### What you have to do
Below are entries. Pull out all lines containing "middle".

(Stored data)

--- START ---

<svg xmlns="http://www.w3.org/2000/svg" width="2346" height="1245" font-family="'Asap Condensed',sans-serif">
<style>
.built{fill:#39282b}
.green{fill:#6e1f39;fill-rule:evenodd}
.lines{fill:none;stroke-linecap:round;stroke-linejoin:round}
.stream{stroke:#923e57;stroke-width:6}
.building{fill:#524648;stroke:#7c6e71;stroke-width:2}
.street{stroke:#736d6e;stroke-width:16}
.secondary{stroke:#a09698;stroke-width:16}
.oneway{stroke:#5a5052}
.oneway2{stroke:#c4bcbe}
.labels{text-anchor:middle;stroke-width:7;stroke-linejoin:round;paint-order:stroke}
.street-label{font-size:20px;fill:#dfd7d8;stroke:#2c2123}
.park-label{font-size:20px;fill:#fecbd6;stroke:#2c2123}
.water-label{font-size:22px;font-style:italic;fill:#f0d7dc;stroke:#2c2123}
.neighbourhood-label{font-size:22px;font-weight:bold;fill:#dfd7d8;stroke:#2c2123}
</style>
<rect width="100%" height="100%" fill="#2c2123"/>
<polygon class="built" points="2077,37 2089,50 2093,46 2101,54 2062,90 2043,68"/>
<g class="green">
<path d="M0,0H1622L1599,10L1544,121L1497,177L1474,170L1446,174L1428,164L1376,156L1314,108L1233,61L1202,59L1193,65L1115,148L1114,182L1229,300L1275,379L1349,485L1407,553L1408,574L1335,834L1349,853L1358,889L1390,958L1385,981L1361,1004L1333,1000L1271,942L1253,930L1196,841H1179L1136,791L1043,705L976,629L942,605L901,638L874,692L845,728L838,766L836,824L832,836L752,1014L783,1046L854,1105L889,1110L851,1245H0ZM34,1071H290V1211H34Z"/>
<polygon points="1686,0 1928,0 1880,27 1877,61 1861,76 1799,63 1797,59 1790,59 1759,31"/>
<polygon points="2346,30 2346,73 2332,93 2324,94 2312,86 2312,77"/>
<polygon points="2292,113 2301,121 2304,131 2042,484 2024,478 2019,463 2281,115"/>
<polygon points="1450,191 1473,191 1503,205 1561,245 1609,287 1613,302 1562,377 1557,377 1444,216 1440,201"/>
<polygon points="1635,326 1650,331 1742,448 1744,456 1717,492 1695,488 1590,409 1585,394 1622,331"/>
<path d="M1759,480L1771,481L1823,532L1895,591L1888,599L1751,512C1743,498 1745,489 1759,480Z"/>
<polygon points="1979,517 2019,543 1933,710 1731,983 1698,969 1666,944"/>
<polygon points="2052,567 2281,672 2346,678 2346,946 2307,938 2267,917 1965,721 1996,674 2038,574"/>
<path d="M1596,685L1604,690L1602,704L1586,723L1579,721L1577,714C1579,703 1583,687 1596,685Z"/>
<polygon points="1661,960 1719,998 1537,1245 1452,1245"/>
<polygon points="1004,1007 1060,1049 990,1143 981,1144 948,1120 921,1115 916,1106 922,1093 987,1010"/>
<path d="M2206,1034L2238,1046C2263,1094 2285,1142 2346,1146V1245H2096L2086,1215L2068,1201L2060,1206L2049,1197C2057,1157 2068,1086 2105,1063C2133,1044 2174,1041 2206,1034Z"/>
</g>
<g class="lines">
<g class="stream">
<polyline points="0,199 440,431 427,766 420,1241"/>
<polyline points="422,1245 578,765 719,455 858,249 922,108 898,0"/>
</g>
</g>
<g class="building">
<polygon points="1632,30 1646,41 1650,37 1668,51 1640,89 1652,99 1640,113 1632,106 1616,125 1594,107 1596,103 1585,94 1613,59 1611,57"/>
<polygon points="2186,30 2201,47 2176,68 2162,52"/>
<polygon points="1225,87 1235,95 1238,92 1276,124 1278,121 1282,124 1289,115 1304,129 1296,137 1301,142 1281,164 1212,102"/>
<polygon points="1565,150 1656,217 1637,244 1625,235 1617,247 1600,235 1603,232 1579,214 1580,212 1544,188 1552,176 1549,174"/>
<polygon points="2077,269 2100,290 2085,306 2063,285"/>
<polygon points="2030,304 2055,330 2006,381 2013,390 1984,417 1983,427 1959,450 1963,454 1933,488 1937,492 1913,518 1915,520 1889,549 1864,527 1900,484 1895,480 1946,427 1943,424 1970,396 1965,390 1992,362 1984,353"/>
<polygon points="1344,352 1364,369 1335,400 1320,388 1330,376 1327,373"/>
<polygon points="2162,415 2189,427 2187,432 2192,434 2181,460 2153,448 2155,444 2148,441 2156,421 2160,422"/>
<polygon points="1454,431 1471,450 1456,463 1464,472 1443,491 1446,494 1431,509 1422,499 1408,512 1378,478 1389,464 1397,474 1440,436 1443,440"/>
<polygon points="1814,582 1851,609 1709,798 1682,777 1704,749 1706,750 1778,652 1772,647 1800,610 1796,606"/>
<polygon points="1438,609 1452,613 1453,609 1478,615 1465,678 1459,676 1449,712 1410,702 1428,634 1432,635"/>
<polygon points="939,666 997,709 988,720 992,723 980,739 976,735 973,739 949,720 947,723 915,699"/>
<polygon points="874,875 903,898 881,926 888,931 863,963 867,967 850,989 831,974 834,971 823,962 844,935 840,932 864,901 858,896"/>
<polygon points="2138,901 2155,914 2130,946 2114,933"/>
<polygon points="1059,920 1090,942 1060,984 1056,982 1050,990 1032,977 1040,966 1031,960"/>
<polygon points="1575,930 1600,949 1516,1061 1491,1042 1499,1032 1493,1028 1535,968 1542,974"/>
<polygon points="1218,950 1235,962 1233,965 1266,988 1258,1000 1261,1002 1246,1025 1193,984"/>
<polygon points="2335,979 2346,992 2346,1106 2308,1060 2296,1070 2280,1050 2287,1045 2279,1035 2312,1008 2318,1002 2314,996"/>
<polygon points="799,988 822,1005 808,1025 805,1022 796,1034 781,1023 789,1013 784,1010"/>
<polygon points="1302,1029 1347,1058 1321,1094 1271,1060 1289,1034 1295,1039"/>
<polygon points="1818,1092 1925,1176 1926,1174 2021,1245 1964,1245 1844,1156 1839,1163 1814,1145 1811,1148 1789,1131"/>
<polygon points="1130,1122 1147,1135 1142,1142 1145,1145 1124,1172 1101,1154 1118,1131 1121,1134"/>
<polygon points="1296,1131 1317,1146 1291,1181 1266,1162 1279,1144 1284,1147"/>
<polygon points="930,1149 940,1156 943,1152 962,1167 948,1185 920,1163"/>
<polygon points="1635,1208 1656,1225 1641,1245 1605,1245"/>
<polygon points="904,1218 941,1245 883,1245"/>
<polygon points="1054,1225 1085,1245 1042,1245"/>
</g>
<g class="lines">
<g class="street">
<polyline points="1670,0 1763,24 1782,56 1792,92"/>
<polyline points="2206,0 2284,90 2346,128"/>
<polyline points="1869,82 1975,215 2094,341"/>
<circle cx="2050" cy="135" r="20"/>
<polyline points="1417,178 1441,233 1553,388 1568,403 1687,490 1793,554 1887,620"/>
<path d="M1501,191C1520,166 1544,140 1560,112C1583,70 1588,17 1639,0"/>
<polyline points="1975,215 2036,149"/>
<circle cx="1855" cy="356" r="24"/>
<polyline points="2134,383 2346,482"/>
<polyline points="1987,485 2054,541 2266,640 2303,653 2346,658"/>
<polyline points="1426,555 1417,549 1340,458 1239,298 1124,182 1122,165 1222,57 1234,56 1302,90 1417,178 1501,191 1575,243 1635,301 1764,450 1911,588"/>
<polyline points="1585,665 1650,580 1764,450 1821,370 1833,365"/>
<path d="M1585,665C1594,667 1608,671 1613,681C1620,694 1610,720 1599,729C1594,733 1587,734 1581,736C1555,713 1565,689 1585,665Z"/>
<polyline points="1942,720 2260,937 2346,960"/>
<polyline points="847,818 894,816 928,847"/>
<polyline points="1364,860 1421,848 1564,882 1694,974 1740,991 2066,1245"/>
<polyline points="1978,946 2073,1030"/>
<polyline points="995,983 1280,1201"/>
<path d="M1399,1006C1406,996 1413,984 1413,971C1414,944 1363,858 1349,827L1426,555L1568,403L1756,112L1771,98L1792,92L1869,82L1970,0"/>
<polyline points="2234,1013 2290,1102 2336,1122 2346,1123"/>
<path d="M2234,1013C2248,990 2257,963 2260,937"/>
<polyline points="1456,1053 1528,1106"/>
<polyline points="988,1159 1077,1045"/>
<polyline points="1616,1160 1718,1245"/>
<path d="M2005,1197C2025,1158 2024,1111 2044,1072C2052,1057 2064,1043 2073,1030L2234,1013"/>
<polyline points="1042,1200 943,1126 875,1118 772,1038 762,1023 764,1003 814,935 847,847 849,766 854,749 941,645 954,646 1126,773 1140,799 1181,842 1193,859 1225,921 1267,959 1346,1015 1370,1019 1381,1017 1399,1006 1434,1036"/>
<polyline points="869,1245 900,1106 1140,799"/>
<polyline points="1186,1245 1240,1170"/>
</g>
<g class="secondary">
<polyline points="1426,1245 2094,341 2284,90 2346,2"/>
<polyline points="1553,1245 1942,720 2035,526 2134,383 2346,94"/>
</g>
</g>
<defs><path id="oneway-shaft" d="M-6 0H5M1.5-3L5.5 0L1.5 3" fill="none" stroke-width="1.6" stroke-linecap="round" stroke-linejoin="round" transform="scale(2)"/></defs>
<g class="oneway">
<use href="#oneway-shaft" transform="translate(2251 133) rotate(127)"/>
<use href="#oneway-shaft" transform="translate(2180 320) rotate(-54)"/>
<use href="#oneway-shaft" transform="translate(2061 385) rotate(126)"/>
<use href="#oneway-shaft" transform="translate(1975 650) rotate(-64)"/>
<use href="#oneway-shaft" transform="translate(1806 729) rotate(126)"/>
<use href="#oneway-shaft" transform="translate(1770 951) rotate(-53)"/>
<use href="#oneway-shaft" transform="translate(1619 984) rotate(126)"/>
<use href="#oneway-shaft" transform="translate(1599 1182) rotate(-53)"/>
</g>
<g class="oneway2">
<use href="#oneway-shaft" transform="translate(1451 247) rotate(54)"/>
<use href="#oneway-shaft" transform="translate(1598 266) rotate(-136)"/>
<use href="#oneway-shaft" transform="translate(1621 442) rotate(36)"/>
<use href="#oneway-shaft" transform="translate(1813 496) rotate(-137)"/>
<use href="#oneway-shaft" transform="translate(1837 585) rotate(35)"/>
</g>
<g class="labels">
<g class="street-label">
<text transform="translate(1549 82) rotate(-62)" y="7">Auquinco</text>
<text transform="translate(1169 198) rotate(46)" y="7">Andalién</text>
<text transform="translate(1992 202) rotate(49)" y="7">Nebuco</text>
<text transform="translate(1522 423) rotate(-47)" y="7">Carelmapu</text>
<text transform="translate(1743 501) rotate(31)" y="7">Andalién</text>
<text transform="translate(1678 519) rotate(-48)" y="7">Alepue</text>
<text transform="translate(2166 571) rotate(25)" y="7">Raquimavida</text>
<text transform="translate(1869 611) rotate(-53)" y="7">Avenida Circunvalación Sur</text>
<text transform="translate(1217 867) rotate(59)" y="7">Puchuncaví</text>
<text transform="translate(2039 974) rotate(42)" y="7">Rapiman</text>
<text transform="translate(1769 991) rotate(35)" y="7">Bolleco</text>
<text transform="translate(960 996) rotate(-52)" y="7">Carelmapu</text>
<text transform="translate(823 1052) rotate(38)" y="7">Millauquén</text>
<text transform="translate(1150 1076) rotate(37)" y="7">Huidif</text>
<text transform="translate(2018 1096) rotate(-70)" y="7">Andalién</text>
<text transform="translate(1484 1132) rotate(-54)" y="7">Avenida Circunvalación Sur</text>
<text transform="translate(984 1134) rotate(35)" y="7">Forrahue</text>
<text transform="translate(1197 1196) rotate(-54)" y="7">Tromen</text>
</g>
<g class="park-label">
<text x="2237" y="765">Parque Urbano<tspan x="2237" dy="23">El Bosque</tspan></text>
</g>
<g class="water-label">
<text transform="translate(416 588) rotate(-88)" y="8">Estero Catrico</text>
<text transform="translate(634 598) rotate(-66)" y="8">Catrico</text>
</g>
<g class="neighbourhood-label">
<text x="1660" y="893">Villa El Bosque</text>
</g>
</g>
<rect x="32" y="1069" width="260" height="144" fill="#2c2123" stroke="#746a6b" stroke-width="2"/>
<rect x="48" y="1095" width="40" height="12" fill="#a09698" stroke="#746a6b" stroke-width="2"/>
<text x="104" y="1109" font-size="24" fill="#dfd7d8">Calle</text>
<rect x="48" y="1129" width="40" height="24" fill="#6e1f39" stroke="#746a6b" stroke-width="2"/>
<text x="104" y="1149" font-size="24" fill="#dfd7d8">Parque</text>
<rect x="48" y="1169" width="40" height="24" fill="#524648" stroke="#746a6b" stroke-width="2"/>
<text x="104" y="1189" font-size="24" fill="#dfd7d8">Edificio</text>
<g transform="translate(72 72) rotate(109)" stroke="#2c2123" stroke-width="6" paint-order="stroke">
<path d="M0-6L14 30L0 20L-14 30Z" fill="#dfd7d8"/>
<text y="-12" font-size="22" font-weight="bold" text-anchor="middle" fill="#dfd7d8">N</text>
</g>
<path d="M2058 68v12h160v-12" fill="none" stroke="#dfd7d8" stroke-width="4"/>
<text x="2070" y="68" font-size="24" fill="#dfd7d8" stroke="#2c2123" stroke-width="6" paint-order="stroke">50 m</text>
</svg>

--- END ---

### Exercise response
.labels{text-anchor:middle;stroke-width:7;stroke-linejoin:round;paint-order:stroke}
<text y="-12" font-size="22" font-weight="bold" text-anchor="middle" fill="#dfd7d8">N</text>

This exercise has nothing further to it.